We spent around an hour walking up and down the street, trying the local food from the stores set along the path, stopped for some soft cream, and spent some money on the local pottery shop. Wherever we walk, sit, dine, stand, or browse through one of the stores, large wooden beams and frames supporting and laying out the interior structures surround us and give us a glimpse of the past. The flooring creeks, announcing its presence, telling us of the countless seasons it has persevered. The whole town has its own breath and moves at its own pace. For a short amount of time in that small town, we were transported to another period, mixed with modern times, yet far away from the worries of the present.

 

Weirdly enough, we found ourselves discussing what it would be like a few centuries ago if we were to be walking through the same street, what the people then would be doing, what they worried about, what the stores would be selling, and even what the quality of the air would have felt like, all while marvelling at the local spiders and their intricate webbing system on the houses along our way. 

In that couple of hours, it was enjoyable, relaxing, and peaceful, just strolling along the path, talking quietly, capturing the moments through the lens, and interacting with the local businesses and the kind regulars who exchanged words with us, albeit with our broken Japanese.

 

Before the sun had settled, we went back to the souvenir shop at the car park, grabbed ourselves some rice, local fermented products, some products made from plum, and some mackerel sushi for the ride to our next destination.

 

May you have as good a time there as we did!

 

 

With love for travelling,

 

Travel Tegami

The Closing:

What the place was to us is not an ever-so-popular destination for everyone with a load of stores and places to visit, but a more peaceful option to relax and take your time enjoying the scenery slowly, take a few photos, and enjoy the little details of the town and its surroundings. 

 

With that said, it also meant that the town has not yet found itself to be a very popularized tourist destination, and some may find that it is a little bit lacking in terms of things to see and do.

 

However, the town is quite rich with local produce, traditional pickled food, and other delicacies, so if you are eager to explore the food culture, you could find your interest in this place.

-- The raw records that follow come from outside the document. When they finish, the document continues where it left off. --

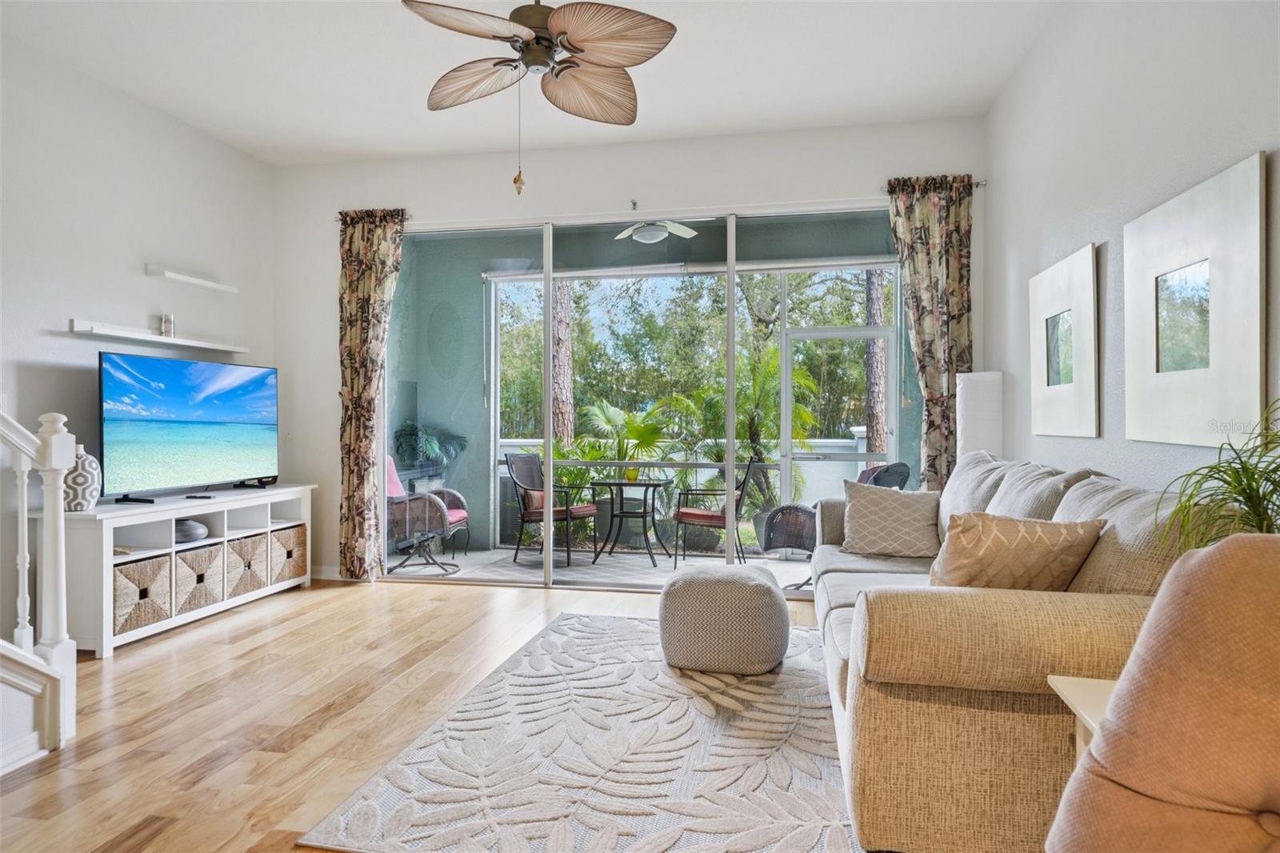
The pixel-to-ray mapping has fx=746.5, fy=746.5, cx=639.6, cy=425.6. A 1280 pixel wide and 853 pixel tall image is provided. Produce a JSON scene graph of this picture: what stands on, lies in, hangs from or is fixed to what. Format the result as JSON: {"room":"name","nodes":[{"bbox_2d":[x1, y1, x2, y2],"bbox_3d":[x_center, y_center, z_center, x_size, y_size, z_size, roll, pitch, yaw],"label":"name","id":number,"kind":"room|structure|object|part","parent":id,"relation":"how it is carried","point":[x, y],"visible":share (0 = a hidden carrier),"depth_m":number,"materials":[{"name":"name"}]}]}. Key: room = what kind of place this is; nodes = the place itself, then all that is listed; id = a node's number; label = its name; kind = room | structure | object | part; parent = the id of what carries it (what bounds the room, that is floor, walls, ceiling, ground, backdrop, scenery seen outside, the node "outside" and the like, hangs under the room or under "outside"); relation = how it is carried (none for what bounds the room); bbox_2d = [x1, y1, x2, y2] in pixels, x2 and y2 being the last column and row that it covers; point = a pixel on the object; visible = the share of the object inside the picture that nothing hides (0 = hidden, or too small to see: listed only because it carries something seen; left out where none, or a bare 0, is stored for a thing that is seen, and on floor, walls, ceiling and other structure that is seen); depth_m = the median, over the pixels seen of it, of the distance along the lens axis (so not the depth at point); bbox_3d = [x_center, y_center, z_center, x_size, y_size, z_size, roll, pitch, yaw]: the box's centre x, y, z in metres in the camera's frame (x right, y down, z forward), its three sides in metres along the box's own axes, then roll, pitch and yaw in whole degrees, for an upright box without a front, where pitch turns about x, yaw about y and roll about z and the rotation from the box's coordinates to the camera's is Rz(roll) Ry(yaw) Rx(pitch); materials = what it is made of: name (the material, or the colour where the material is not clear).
{"room":"living room","nodes":[
{"label":"living room","id":0,"kind":"room"},
{"bbox_2d":[0,31,275,637],"bbox_3d":[-3.432,-0.390,2.397,0.159,3.092,6.688,0,0,11],"label":"left wall","id":1,"kind":"structure","parent":0,"point":[34,351],"depth_m":4.17,"materials":[{"name":"white paint"}]},
{"bbox_2d":[68,318,247,353],"bbox_3d":[-2.894,-0.535,4.587,0.149,0.057,1.241,0,0,11],"label":"floating shelf","id":2,"kind":"object","parent":1,"relation":"attached to","point":[144,337],"visible":0.98,"depth_m":4.39,"materials":[{"name":"white wood"}]},
{"bbox_2d":[156,313,175,336],"bbox_3d":[-2.909,-0.613,4.586,0.085,0.141,0.086,0,0,11],"label":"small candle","id":3,"kind":"object","parent":2,"relation":"on","point":[166,326],"visible":0.88,"depth_m":4.56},
{"bbox_2d":[144,264,238,293],"bbox_3d":[-2.883,-0.947,4.828,0.139,0.062,0.658,0,0,11],"label":"floating shelf","id":4,"kind":"object","parent":1,"relation":"attached to","point":[184,277],"visible":0.98,"depth_m":4.72,"materials":[{"name":"white wood"}]},
{"bbox_2d":[0,572,842,852],"bbox_3d":[-0.682,1.201,1.658,6.003,0.100,7.775,0,0,11],"label":"floor","id":5,"kind":"structure","parent":0,"point":[462,598],"depth_m":3.02,"materials":[{"name":"brown wood"}]},
{"bbox_2d":[0,404,76,766],"bbox_3d":[-2.702,-0.216,1.595,1.072,2.702,2.606,0,0,11],"label":"stair railing","id":6,"kind":"object","parent":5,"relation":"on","point":[49,496],"visible":1,"depth_m":2.68,"materials":[{"name":"white wood"}]},
{"bbox_2d":[38,482,315,655],"bbox_3d":[-2.712,0.785,4.531,0.468,0.723,1.777,0,0,11],"label":"tv stand","id":7,"kind":"object","parent":5,"relation":"on","point":[226,506],"visible":0.67,"depth_m":4.12,"materials":[{"name":"white wood"}]},
{"bbox_2d":[62,444,102,510],"bbox_3d":[-2.871,0.267,3.811,0.204,0.339,0.207,0,0,0],"label":"vase","id":8,"kind":"object","parent":7,"relation":"on","point":[81,493],"visible":0.69,"depth_m":3.77,"materials":[{"name":"white ceramic"}]},
{"bbox_2d":[110,552,173,634],"bbox_3d":[-2.766,0.879,3.933,0.371,0.333,0.384,0,0,11],"label":"woven basket","id":9,"kind":"object","parent":7,"relation":"in","point":[134,568],"visible":0.63,"depth_m":3.89,"materials":[{"name":"wicker"}]},
{"bbox_2d":[98,349,279,503],"bbox_3d":[-2.716,0.014,4.569,0.276,0.825,1.278,0,0,11],"label":"television","id":10,"kind":"object","parent":7,"relation":"on","point":[189,414],"visible":0.98,"depth_m":4.44,"materials":[{"name":"black"}]},
{"bbox_2d":[173,518,209,542],"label":"vase","id":11,"kind":"object","parent":7,"relation":"in","point":[186,526],"visible":0.65,"depth_m":4.33,"materials":[{"name":"grey ceramic"}]},
{"bbox_2d":[173,541,226,614],"bbox_3d":[-2.678,0.870,4.320,0.357,0.333,0.372,0,0,11],"label":"woven basket","id":12,"kind":"object","parent":7,"relation":"in","point":[209,550],"visible":0.63,"depth_m":4.26,"materials":[{"name":"wicker"}]},
{"bbox_2d":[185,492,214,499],"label":"remote control","id":13,"kind":"object","parent":7,"relation":"on","point":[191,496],"visible":0.97,"depth_m":4.40,"materials":[{"name":"black plastic"}]},
{"bbox_2d":[221,532,269,598],"bbox_3d":[-2.631,0.883,4.750,0.381,0.350,0.367,0,0,11],"label":"woven basket","id":14,"kind":"object","parent":7,"relation":"in","point":[244,543],"visible":0.61,"depth_m":4.68,"materials":[{"name":"beige wicker"}]},
{"bbox_2d":[268,523,307,584],"bbox_3d":[-2.567,0.883,5.163,0.384,0.351,0.372,0,0,11],"label":"wicker basket","id":15,"kind":"object","parent":7,"relation":"in","point":[289,555],"visible":0.53,"depth_m":5.09,"materials":[{"name":"wicker"}]},
{"bbox_2d":[298,611,867,852],"bbox_3d":[0.280,1.136,3.032,2.029,0.015,2.737,0,0,11],"label":"area rug","id":16,"kind":"object","parent":5,"relation":"on","point":[634,625],"visible":0.87,"depth_m":2.50,"materials":[{"name":"carpet"}]},
{"bbox_2d":[659,560,790,674],"bbox_3d":[0.406,0.911,3.648,0.628,0.440,0.627,0,0,11],"label":"pouf","id":17,"kind":"object","parent":16,"relation":"on","point":[778,605],"visible":0.99,"depth_m":3.39,"materials":[{"name":"fabric"}]},
{"bbox_2d":[955,368,1003,462],"bbox_3d":[1.982,0.397,4.367,0.257,1.441,0.259,0,0,11],"label":"floor lamp","id":18,"kind":"object","parent":5,"relation":"on","point":[973,426],"visible":0.58,"depth_m":4.26,"materials":[{"name":"white"}]},
{"bbox_2d":[812,452,1201,850],"bbox_3d":[1.225,0.643,2.850,1.042,0.964,2.502,0,0,11],"label":"sofa","id":19,"kind":"object","parent":5,"relation":"on","point":[1003,665],"visible":0.73,"depth_m":1.86,"materials":[{"name":"beige fabric"}]},
{"bbox_2d":[840,479,943,558],"bbox_3d":[1.284,0.483,3.831,0.501,0.380,0.260,0,0,25],"label":"throw pillow","id":20,"kind":"object","parent":19,"relation":"on","point":[873,508],"visible":0.99,"depth_m":3.75,"materials":[{"name":"fabric"}]},
{"bbox_2d":[930,509,1104,590],"bbox_3d":[1.099,0.440,2.235,0.468,0.382,0.281,0,0,-14],"label":"throw pillow","id":21,"kind":"object","parent":19,"relation":"on","point":[1048,543],"visible":0.75,"depth_m":2.15,"materials":[{"name":"beige fabric"}]},
{"bbox_2d":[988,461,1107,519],"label":"back cushion","id":22,"kind":"object","parent":19,"relation":"on","point":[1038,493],"visible":0.4,"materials":[{"name":"grey fabric"}]},
{"bbox_2d":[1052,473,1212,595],"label":"back cushion","id":23,"kind":"object","parent":19,"relation":"on","point":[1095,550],"visible":0.38,"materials":[{"name":"beige fabric"}]},
{"bbox_2d":[1046,674,1119,761],"bbox_3d":[1.092,0.824,1.365,0.505,0.535,0.469,0,0,11],"label":"side table","id":24,"kind":"object","parent":5,"relation":"on","point":[1066,682],"visible":0.23,"depth_m":1.53,"materials":[{"name":"white wood"}]},
{"bbox_2d":[1046,531,1279,852],"bbox_3d":[0.941,0.647,0.789,0.930,0.987,0.913,0,0,-27],"label":"armchair","id":25,"kind":"object","parent":5,"relation":"on","point":[1166,687],"visible":1,"depth_m":1.04,"materials":[{"name":"beige fabric"}]},
{"bbox_2d":[391,419,467,490],"bbox_3d":[-1.905,0.201,6.764,0.617,0.549,0.610,0,0,11],"label":"potted plant","id":26,"kind":"object","parent":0,"point":[432,441],"visible":0.73,"depth_m":6.68,"materials":[{"name":"green plant"}]},
{"bbox_2d":[0,0,1062,166],"bbox_3d":[-0.950,-1.979,1.785,5.402,0.119,7.317,0,0,11],"label":"ceiling","id":27,"kind":"structure","parent":0,"point":[414,100],"depth_m":4.04,"materials":[{"name":"white paint"}]},
{"bbox_2d":[401,0,678,194],"bbox_3d":[-0.399,-1.427,2.947,1.088,1.059,1.107,0,0,-18],"label":"ceiling fan","id":28,"kind":"object","parent":27,"relation":"hanging from","point":[559,33],"visible":0.98,"depth_m":2.86,"materials":[{"name":"metal"}]},
{"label":"fan blade","id":29,"kind":"part","parent":28,"relation":"part of","materials":[{"name":"brown wood"}]},
{"bbox_2d":[268,115,992,585],"bbox_3d":[-0.264,-0.390,5.212,5.004,3.084,0.172,0,0,11],"label":"back wall","id":30,"kind":"structure","parent":0,"point":[334,394],"depth_m":5.21,"materials":[{"name":"white paint"}]},
{"bbox_2d":[309,564,346,580],"bbox_3d":[-2.317,1.098,5.514,0.711,0.098,0.017,0,0,11],"label":"baseboard","id":31,"kind":"structure","parent":30,"relation":"attached to","point":[329,578],"depth_m":5.54,"materials":[{"name":"white paint"}]},
{"bbox_2d":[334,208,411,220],"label":"curtain rod","id":32,"kind":"object","parent":30,"relation":"attached to","point":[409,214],"visible":0.35,"depth_m":5.39,"materials":[{"name":"metal"}]},
{"bbox_2d":[337,207,405,580],"bbox_3d":[-1.945,-0.224,5.367,0.521,2.718,0.116,0,0,11],"label":"left curtain","id":33,"kind":"object","parent":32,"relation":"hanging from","point":[364,414],"visible":0.95,"depth_m":5.37,"materials":[{"name":"fabric"}]},
{"bbox_2d":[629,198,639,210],"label":"curtain bracket","id":34,"kind":"object","parent":30,"relation":"attached to","point":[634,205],"visible":0.97,"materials":[{"name":"metal"}]},
{"bbox_2d":[380,202,913,592],"bbox_3d":[-0.020,-0.136,5.183,3.800,2.537,0.117,0,0,11],"label":"sliding glass door","id":35,"kind":"structure","parent":30,"relation":"in","point":[547,553],"depth_m":5.19,"materials":[{"name":"glass"}]},
{"bbox_2d":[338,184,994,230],"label":"curtain rod","id":36,"kind":"object","parent":30,"relation":"attached to","point":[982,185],"visible":0.6,"depth_m":5.02,"materials":[{"name":"metal"}]},
{"bbox_2d":[880,178,984,191],"bbox_3d":[1.889,-1.532,4.792,0.620,0.053,0.119,0,0,11],"label":"curtain rod","id":37,"kind":"object","parent":30,"relation":"attached to","point":[982,185],"visible":0.46,"depth_m":4.74,"materials":[{"name":"metal"}]},
{"bbox_2d":[886,174,974,488],"bbox_3d":[1.820,-0.213,4.657,0.529,2.682,0.108,0,0,11],"label":"right curtain","id":38,"kind":"object","parent":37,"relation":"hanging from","point":[935,222],"visible":0.73,"depth_m":4.65,"materials":[{"name":"fabric"}]},
{"bbox_2d":[612,219,696,242],"bbox_3d":[0.054,-1.649,5.882,0.997,0.369,0.977,0,0,29],"label":"patio ceiling fan","id":39,"kind":"object","parent":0,"point":[654,232],"visible":0.78,"depth_m":5.82,"materials":[{"name":"white metal"}]},
{"bbox_2d":[981,0,1279,502],"bbox_3d":[1.574,-0.377,1.278,0.162,3.124,6.977,0,0,11],"label":"right wall","id":40,"kind":"structure","parent":0,"point":[1230,150],"depth_m":2.86,"materials":[{"name":"white paint"}]},
{"bbox_2d":[1029,243,1101,438],"bbox_3d":[1.912,-0.346,3.385,0.034,0.792,0.763,0,0,11],"label":"framed picture","id":41,"kind":"object","parent":40,"relation":"attached to","point":[1048,378],"visible":0.99,"depth_m":3.30},
{"bbox_2d":[1124,151,1267,449],"bbox_3d":[1.709,-0.326,2.331,0.034,0.792,0.776,0,0,11],"label":"picture frame","id":42,"kind":"object","parent":40,"relation":"attached to","point":[1161,351],"visible":1,"depth_m":2.25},
{"bbox_2d":[1156,399,1279,543],"bbox_3d":[1.347,0.220,1.549,0.528,0.589,0.538,0,0,11],"label":"potted plant","id":43,"kind":"object","parent":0,"point":[1254,478],"visible":0.62,"depth_m":1.59,"materials":[{"name":"green plant"}]},
{"label":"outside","id":44,"kind":"structure","parent":0,"visible":0},
{"bbox_2d":[388,544,816,590],"bbox_3d":[0.168,1.256,6.211,5.224,0.134,1.900,0,0,11],"label":"patio floor","id":45,"kind":"structure","parent":44,"point":[502,555],"depth_m":6.27,"materials":[{"name":"grey"}]},
{"bbox_2d":[385,456,469,574],"bbox_3d":[-1.865,0.715,6.255,0.767,0.940,0.738,0,0,11],"label":"patio chair","id":46,"kind":"object","parent":45,"relation":"on","point":[459,521],"visible":0.63,"depth_m":5.98,"materials":[{"name":"wicker"}]},
{"bbox_2d":[505,449,595,566],"bbox_3d":[-0.787,0.713,6.665,0.646,0.965,0.634,0,0,33],"label":"patio chair","id":47,"kind":"object","parent":45,"relation":"on","point":[534,513],"visible":0.88,"depth_m":6.64,"materials":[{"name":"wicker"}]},
{"bbox_2d":[588,479,671,566],"bbox_3d":[-0.090,0.843,6.593,0.730,0.698,0.723,0,0,11],"label":"patio table","id":48,"kind":"object","parent":45,"relation":"on","point":[645,513],"visible":0.98,"depth_m":6.53,"materials":[{"name":"black metal"}]},
{"bbox_2d":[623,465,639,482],"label":"yellow vase","id":49,"kind":"object","parent":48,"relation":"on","point":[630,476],"visible":0.8,"depth_m":6.12,"materials":[{"name":"yellow"}]},
{"bbox_2d":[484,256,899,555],"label":"screen enclosure","id":50,"kind":"object","parent":45,"relation":"on","point":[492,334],"visible":0.43,"depth_m":7.12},
{"bbox_2d":[673,455,759,566],"bbox_3d":[0.648,0.715,6.470,0.641,0.945,0.645,0,0,11],"label":"patio chair","id":51,"kind":"object","parent":45,"relation":"on","point":[698,515],"visible":0.83,"depth_m":6.26,"materials":[{"name":"metal"}]},
{"bbox_2d":[762,460,911,585],"bbox_3d":[1.418,0.716,5.401,0.835,0.951,0.775,0,0,-28],"label":"chair","id":52,"kind":"object","parent":45,"relation":"on","point":[870,474],"visible":0.42,"depth_m":5.27,"materials":[{"name":"wicker"}]},
{"bbox_2d":[777,324,894,500],"bbox_3d":[1.772,0.147,6.716,1.126,2.075,0.110,0,0,11],"label":"screen door","id":53,"kind":"structure","parent":44,"point":[815,334],"depth_m":6.74,"materials":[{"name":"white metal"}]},
{"label":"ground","id":54,"kind":"structure","parent":44,"visible":0},
{"bbox_2d":[552,280,575,448],"bbox_3d":[-1.239,-3.348,11.483,0.772,9.588,0.674,0,0,11],"label":"tree trunk","id":55,"kind":"object","parent":54,"relation":"on","point":[565,309],"visible":0.4,"depth_m":11.31,"materials":[{"name":"brown plant"}]},
{"bbox_2d":[576,397,675,480],"bbox_3d":[-0.153,0.407,8.059,1.168,1.391,1.177,0,0,11],"label":"palm plant","id":56,"kind":"object","parent":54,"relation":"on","point":[634,431],"visible":0.68,"depth_m":7.95,"materials":[{"name":"green plant"}]},
{"bbox_2d":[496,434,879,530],"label":"railing","id":57,"kind":"object","parent":54,"relation":"on","point":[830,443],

The saba sushi and other related dishes are a must-try, as the town was nicknamed “Saba-Kaido” or “Makerel road” in English from its use for transportation of makerel in the old times.

 

Our Picks: Co Neru Bakery (open Sat & Sun, 11 pm-2 pm), リサイクルうさぎ (great dango), THEE COFFEE (ジーコーヒー), Marushin (dining), Jakushuyo (pottery & experience)

 

Things to know:

 

  • We recommend coming on weekends for the best chance that most of the stores are open; even then, there are not too many stores. During weekdays, the souvenir shop and some diners are open, but expect that some may be closed.
  • We stayed there from Friday to Sunday at Yao Kumagawa, and some of the stores seem to never be open during that time, so expect not to see all the stores open; however, the stores in ‘Our Picks’ are all open on the weekends. Co Neru, リサイクルうさぎ, and Jakushuyo may have been closed on Friday, and there are no ‘operating hours’ for most places on Google Maps.
  • We went there at the beginning of high season in the last quarter of the year, and the images you see on this site and our social media really look like that.